Amicus Briefs by Topic
HIRE TO KILL / 3RD PARTY KILLING
Faye Copeland (Copeland v. Washington) – US District Ct., W.D. Missouri, January 1999
Brief on behalf of battered woman defendant sentenced to death for conspiring with abusive husband to commit murder. Brief argues that battering expert was improperly precluded and counsel was ineffective for failing to present evidence of battering which was relevant to defendant’s intent to kill.
Order granting petition in part, and vacating death sentence affirmed. 232 F.2d 969 (8th Cir. 2000 )

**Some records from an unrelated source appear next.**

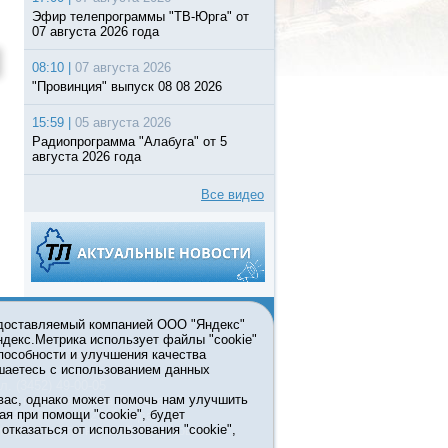
Эфир телепрограммы "ТВ-Юрга" от
07 августа 2026 года
08:10 |
07 августа 2026
"Провинция" выпуск 08 08 2026
15:59 |
05 августа 2026
Радиопрограмма "Алабуга" от 5
августа 2026 года
Все видео
едоставляемый компанией ООО "Яндекс"
Яндекс.Метрика использует файлы "cookie"
пособности и улучшения качества
ьзовании материалов ссылка
шаетесь с использованием данных
л. (3452) 49-00-05
вас, однако может помочь нам улучшить
жке правительства Тюменской
ая при помощи "cookie", будет
7413 от 13.10.2016 выдано
тказаться от использования "cookie",
мационных технологий и массовых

State v. Jennifer Helmedach, Supreme Court of Connecticut, 2009
Brief on behalf of battered woman defendant convicted of participating with abusive boyfriend in robbery and murder of third party. Brief argues that jury was permitted to erroneously conclude that remaining in abusive relationship was proof that she "recklessly placed [herself] in the situation" thereby barring her duress defense.

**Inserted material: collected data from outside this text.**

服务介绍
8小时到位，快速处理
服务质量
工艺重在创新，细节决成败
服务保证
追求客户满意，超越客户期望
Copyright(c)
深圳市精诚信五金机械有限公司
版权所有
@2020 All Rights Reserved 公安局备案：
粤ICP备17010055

Affirmed. 25 Conn. App. 125 (2010); State v. Helmedach, 306 Conn. 61, 48 A.3d 664 (2012)
Brandy Holmes v. Louisiana, 5th Circuit, Certiorari US Supreme Court, May 2009
Brief on certiorari on behalf of battered woman defendant sentenced to death for conspiring with abusive boyfriend to commit murder. Brief argues that sentence fails to give proper consideration to mitigating significance of intimate partner violence.
Cert. Denied. (558 U.S. 932, 130 S. Ct. 70, 175 L. Ed. 2d 233 (2009)

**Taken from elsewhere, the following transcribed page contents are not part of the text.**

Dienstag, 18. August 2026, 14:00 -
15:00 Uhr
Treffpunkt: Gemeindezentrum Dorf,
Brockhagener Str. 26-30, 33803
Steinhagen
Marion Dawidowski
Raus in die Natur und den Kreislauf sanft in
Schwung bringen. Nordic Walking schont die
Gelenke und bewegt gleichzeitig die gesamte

Brief on behalf of battered woman defendant sentenced to death for participating with abusive boyfriend in murder of third person. Brief argues that court erroneously barred duress instruction on flawed reasoning that defendant “recklessly placed” herself in the situation, and wrongfully precluded battering expert. Brief analyzes relevance of battering evidence to duress and refutes court’s misconceptions.
Reversed on other grounds. 591 Pa. 249, 916 A.2d 586 (2007)
NCDBW note: Court finds duress instruction should have been given and this holding is not dicta. (591 Pa. at 283-290, 916 A.2d at 605-612)
State v. Rhonda Stewart, Supreme Court WV, 2011
Brief on behalf of battered woman defendant convicted of murder for shooting abusive husband when she intended to shoot herself. Brief reviews admissibility of battering evidence for purposes other than self-defense, explains relevance for assessing state of mind elements, and demonstrates how defendant was prejudiced.
Reversal of conviction affirmed. State v. Stewart, 228 W. Va. 406, 719 S.E.2d 876 (2011)
NCDBW note: Excluded eyewitnesses to abuse and battering expert could have cast doubt on premeditation and malice elements of murder.